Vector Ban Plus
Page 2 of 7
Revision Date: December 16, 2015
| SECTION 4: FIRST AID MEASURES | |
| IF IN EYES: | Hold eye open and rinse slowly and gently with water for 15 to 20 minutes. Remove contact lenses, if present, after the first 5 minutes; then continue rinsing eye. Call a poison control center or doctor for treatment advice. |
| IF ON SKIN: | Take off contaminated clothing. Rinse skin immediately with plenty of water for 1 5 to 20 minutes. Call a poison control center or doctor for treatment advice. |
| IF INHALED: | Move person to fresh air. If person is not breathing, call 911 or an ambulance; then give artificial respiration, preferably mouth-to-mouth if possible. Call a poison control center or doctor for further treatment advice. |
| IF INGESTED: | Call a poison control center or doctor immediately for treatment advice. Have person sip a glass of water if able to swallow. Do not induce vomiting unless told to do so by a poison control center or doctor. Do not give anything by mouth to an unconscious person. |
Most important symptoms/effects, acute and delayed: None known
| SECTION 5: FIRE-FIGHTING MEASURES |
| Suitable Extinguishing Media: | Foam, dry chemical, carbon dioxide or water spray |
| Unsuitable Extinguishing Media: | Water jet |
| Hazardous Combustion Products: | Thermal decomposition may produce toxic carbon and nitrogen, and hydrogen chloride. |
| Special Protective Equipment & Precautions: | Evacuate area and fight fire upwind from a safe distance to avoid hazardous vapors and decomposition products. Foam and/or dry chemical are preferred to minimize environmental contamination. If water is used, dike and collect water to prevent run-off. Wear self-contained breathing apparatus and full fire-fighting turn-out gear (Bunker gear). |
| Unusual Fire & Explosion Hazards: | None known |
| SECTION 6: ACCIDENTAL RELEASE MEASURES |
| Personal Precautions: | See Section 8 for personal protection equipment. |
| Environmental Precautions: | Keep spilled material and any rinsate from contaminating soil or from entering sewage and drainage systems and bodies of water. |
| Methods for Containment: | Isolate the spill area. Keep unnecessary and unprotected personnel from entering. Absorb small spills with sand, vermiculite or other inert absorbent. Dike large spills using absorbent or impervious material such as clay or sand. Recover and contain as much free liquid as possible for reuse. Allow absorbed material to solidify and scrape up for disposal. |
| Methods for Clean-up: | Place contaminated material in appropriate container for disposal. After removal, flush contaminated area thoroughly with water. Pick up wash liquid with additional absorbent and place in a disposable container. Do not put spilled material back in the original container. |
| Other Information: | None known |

*EXERCISE INSTRUCTIONS:*
The answer should be nothing more than the lines from the one with "FIRE-FIGHTING MEASURES |" through the end of the entries, restated word for word.

*YOUR SOLUTION:*
| SECTION 5: FIRE-FIGHTING MEASURES |
| Suitable Extinguishing Media: | Foam, dry chemical, carbon dioxide or water spray |
| Unsuitable Extinguishing Media: | Water jet |
| Hazardous Combustion Products: | Thermal decomposition may produce toxic carbon and nitrogen, and hydrogen chloride. |
| Special Protective Equipment & Precautions: | Evacuate area and fight fire upwind from a safe distance to avoid hazardous vapors and decomposition products. Foam and/or dry chemical are preferred to minimize environmental contamination. If water is used, dike and collect water to prevent run-off. Wear self-contained breathing apparatus and full fire-fighting turn-out gear (Bunker gear). |
| Unusual Fire & Explosion Hazards: | None known |
| SECTION 6: ACCIDENTAL RELEASE MEASURES |
| Personal Precautions: | See Section 8 for personal protection equipment. |
| Environmental Precautions: | Keep spilled material and any rinsate from contaminating soil or from entering sewage and drainage systems and bodies of water. |
| Methods for Containment: | Isolate the spill area. Keep unnecessary and unprotected personnel from entering. Absorb small spills with sand, vermiculite or other inert absorbent. Dike large spills using absorbent or impervious material such as clay or sand. Recover and contain as much free liquid as possible for reuse. Allow absorbed material to solidify and scrape up for disposal. |
| Methods for Clean-up: | Place contaminated material in appropriate container for disposal. After removal, flush contaminated area thoroughly with water. Pick up wash liquid with additional absorbent and place in a disposable container. Do not put spilled material back in the original container. |
| Other Information: | None known |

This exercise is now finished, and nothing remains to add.